What you should do:
In the abstract on TRV120023 and cardiac hypertrophy, how long were the rats treated?

*** Exercise text ***

The β-arrestin-biased ligand TRV120023 inhibits angiotensin II-induced cardiac hypertrophy while preserving enhanced myofilament response to calcium

In the present study, we compared the cardioprotective effects of TRV120023, a novel angiotensin II (ANG II) type 1 receptor (AT(1)R) ligand, which blocks G protein coupling but stimulates beta-arrestin signaling, against treatment with losartan, a conventional AT(1)R blocker in the treatment of cardiac hypertrophy and regulation of myofilament activity and phosphorylation. Rats were subjected to 3 wk of treatment with saline, ANG II, ANG II + losartan, ANG II + TRV120023, or TRV120023 alone. ANG II induced increased left ventricular mass compared with rats that received ANG II + losartan or ANG II + TRV120023. Compared with saline controls, ANG II induced a significant increase in pCa(50) and maximum Ca2(+)-activated myofilament tension but reduced the Hill coefficient (nH). TRV120023 increased maximum tension and pCa(50), although to lesser extent than ANG II. In contrast to ANG II, TRV120023 increased nH. Losartan blocked the effects of ANG II on pCa(50) and nH and reduced maximum tension below that of saline controls. ANG II + TRV120023 showed responses similar to those of TRV120023 alone; compared with ANG II + losartan, ANG II + TRV120023 preserved maximum tension and increased both pCa(50) and cooperativity. Tropomyosin phosphorylation was lower in myofilaments from saline-treated hearts compared with the other groups. Phosphorylation of cardiac troponin I was significantly reduced in ANG II + TRV120023 and TRV120023 groups versus saline controls, and myosin-binding protein C phosphorylation at Ser(282) was unaffected by ANG II or losartan but significantly reduced with TRV120023 treatment compared with all other groups. Our data indicate that TRV120023-related promotion of beta-arrestin signaling and enhanced contractility involves a mechanism promoting the myofilament response to Ca2(+) via altered protein phosphorylation. Selective activation of beta-arrestin-dependent pathways may provide advantages over conventional AT(1)R blockers.

*** End of Exercise text ***
*** Data listing ***

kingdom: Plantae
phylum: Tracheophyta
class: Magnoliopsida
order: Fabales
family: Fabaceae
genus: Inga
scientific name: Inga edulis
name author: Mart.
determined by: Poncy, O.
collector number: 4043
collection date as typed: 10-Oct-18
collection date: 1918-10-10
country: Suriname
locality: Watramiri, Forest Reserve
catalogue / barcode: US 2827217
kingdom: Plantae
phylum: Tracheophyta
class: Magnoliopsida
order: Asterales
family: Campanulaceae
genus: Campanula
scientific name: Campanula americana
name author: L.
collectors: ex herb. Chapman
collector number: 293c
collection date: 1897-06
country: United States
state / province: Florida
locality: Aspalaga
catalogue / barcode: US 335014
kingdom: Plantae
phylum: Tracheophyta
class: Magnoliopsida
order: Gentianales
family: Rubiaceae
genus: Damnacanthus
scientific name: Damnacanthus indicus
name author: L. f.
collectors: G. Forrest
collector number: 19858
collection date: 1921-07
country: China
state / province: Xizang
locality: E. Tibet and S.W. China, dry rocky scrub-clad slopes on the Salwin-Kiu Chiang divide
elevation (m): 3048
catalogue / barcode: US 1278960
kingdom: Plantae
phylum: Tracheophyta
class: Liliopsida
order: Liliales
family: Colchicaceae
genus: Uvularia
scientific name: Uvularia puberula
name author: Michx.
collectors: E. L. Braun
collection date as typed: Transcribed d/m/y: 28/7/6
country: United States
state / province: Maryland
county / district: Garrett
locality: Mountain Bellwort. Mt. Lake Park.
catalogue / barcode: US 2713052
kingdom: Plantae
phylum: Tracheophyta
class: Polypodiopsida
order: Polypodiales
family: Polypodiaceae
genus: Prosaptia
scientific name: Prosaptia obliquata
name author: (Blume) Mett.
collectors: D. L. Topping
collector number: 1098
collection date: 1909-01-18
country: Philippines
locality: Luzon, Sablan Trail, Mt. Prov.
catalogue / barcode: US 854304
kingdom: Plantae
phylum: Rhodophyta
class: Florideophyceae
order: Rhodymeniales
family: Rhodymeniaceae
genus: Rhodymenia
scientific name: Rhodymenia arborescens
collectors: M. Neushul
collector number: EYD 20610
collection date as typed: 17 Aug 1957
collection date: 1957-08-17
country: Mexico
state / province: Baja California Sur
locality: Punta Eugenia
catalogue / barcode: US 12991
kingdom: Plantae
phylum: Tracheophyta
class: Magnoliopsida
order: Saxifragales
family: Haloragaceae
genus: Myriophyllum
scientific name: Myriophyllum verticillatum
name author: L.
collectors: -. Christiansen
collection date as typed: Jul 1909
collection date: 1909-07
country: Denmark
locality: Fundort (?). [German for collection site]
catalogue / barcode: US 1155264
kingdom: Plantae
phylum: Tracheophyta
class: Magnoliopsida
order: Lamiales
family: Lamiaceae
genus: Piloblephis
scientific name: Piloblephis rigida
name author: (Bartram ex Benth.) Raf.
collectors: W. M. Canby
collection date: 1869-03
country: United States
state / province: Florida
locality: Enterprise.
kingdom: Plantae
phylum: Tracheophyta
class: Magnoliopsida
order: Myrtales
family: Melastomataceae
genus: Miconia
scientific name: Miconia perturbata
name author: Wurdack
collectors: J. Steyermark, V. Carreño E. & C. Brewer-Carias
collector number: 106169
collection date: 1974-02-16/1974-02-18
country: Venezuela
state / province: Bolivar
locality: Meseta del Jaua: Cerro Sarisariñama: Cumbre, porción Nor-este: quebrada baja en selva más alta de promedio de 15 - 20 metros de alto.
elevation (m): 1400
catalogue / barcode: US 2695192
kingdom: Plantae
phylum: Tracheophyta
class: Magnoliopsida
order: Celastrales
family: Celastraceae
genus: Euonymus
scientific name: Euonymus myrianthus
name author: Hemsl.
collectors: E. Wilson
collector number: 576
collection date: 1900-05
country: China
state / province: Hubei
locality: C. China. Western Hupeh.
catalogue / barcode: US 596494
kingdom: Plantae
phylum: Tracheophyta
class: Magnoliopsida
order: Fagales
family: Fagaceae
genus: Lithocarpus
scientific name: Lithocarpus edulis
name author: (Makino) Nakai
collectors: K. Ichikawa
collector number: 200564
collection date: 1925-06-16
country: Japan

*** End of Data listing ***

Exercise result:
Three weeks.